Characterization of telomere length in Agerolese cattle breed, correlating blood and milk samples.

Studies into telomere length in cattle are relatively recent and have focused mainly on the Holstein Friesian cattle breed, making it arduous to evaluate the correlation with ageing due to the early age of culling in this breed. Telomere length provides information about the productive lifespan and the quality of farm management, complying with the 'One Health' approach. This study evaluated telomere length in Agerolese cattle, an autochthonous dairy breed characterized by a long productive lifespan (13 years). Multiplex quantitative PCR estimated telomere length in DNA extracted from blood and milk matrices. Interestingly, the results showed longer telomeres in Agerolese (compared to the Holstein Friesian cattle control group), with a negative correlation between telomere length and increasing age and a synchronous trend between blood and milk samples, with a positive correlation between them.

Telomeres are specialized nucleoprotein structures that are localized at the end of chromosomes and formed by thousands of noncoding repetitive sequences of DNA associated with six proteins, the shelterin complex. Recent studies have related telomere length (TL) to longevity (Brown et al., 2012) and welfare (Bateson, 2016; Beloor et al., 2010) in farm animals. In cattle, studies into TL have focused mainly on the Holstein Friesian breed (HFR) (Ilska‐Warner et al., 2019; Seeker et al., 2018b) and the blood matrix (Seeker et al., 2018a), providing little information about their ratio in other cattle breeds (Tilesi et al., 2010) and different biological matrix (Iannuzzi et al., 2020; Laubenthal et al., 2016).

We focused our study on Agerolese (AGR) cattle, an autochthonous Italian breed characterized by good productive longevity, to better understand the TL correlation with breed and age (age at culling between 8 and 13 years). The environment, the type of breeding, and the mild zootechnical selective pressure are probably the basis of the genome stability of this breed (Ciotola et al., 2005; Iannuzzi et al., 2015).

▶ [INPUT DATA]:
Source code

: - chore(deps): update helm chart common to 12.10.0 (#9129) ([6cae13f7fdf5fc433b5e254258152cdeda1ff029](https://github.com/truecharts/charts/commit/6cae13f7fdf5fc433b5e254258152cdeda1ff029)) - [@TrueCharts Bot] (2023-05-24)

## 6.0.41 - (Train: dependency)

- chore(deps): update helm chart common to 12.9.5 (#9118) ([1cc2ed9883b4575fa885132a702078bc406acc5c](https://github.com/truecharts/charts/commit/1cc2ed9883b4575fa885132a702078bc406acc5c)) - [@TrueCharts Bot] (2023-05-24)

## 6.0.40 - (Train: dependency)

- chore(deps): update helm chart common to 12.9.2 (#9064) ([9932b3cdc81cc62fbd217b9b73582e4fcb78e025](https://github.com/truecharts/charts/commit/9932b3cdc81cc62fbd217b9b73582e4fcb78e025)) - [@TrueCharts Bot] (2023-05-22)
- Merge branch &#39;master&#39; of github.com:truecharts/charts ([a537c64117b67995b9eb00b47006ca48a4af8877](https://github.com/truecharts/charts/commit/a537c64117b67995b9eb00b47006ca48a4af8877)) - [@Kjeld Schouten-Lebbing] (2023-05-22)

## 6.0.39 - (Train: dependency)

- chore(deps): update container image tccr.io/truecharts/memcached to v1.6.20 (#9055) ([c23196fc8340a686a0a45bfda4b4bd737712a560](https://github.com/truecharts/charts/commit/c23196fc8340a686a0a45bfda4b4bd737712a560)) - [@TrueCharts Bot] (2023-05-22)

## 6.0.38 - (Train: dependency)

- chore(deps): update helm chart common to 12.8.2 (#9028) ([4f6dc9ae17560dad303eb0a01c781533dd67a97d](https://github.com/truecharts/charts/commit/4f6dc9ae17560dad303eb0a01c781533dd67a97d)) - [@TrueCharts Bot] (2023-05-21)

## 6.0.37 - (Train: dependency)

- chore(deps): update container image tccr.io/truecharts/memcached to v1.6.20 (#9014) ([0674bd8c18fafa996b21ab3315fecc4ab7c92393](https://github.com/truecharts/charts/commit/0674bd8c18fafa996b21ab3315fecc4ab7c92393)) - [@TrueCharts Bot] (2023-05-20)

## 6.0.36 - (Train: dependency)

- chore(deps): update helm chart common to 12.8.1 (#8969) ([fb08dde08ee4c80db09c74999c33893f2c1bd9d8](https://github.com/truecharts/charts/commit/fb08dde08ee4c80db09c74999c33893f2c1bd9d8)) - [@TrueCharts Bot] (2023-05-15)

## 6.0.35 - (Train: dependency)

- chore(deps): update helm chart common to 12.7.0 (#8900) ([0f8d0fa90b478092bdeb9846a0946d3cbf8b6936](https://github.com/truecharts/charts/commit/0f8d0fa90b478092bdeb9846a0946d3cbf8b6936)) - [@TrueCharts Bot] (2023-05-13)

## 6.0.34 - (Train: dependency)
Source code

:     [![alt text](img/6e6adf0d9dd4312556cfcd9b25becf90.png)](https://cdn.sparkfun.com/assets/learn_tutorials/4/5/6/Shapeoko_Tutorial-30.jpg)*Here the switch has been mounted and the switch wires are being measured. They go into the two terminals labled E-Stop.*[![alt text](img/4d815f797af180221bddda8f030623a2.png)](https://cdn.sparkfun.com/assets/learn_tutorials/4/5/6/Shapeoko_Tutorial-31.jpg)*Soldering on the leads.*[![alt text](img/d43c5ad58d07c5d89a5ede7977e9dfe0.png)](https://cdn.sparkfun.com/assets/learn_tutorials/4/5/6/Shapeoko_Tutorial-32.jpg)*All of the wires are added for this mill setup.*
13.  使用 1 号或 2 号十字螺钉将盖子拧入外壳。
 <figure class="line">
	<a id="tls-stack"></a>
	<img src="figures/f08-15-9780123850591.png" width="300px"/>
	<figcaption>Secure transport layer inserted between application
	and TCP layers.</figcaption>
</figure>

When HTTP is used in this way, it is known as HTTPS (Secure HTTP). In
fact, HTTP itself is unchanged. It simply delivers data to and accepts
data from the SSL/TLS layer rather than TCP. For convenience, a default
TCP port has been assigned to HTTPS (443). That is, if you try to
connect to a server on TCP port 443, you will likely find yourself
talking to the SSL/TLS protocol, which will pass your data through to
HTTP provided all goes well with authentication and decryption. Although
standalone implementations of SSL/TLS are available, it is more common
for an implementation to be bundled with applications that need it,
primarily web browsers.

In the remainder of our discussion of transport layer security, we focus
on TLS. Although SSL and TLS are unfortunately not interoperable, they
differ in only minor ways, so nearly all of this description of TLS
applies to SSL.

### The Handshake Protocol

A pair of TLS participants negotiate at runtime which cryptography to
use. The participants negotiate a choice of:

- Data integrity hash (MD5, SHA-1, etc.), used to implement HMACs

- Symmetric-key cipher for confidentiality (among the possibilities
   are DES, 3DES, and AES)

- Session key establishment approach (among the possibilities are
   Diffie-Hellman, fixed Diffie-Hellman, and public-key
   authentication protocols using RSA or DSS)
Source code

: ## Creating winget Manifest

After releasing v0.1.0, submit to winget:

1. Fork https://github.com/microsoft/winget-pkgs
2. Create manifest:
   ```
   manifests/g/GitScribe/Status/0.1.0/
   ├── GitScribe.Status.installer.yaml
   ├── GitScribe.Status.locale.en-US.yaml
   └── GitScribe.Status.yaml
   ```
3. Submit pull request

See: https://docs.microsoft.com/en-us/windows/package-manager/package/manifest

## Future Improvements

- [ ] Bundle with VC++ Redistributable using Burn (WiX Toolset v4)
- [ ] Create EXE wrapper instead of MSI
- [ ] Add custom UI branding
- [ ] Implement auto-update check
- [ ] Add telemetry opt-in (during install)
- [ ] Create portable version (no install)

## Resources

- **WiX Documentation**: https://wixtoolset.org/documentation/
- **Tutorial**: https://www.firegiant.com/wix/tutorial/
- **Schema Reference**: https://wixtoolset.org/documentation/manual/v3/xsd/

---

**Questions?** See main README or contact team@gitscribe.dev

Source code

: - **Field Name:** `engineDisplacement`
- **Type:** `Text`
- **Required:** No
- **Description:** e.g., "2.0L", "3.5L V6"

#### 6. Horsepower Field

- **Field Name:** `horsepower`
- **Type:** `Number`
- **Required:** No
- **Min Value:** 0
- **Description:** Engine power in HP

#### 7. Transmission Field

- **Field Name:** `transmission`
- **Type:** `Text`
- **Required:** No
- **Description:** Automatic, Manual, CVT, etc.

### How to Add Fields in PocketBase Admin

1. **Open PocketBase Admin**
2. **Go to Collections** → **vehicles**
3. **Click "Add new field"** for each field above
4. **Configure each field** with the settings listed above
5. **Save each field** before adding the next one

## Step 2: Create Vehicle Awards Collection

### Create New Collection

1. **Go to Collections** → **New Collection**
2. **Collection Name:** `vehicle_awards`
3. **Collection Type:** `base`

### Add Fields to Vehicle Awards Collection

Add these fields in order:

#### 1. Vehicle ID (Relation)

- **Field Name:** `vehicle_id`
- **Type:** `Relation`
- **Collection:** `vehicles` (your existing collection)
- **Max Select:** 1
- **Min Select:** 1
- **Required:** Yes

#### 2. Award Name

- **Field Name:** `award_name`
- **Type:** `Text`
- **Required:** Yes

▶ [TASK OBJECTIVE]: What method did the telomere study use to estimate telomere length in DNA from blood and milk?

▶ [SOLUTION TO THE EXERCISE]: Multiplex quantitative PCR.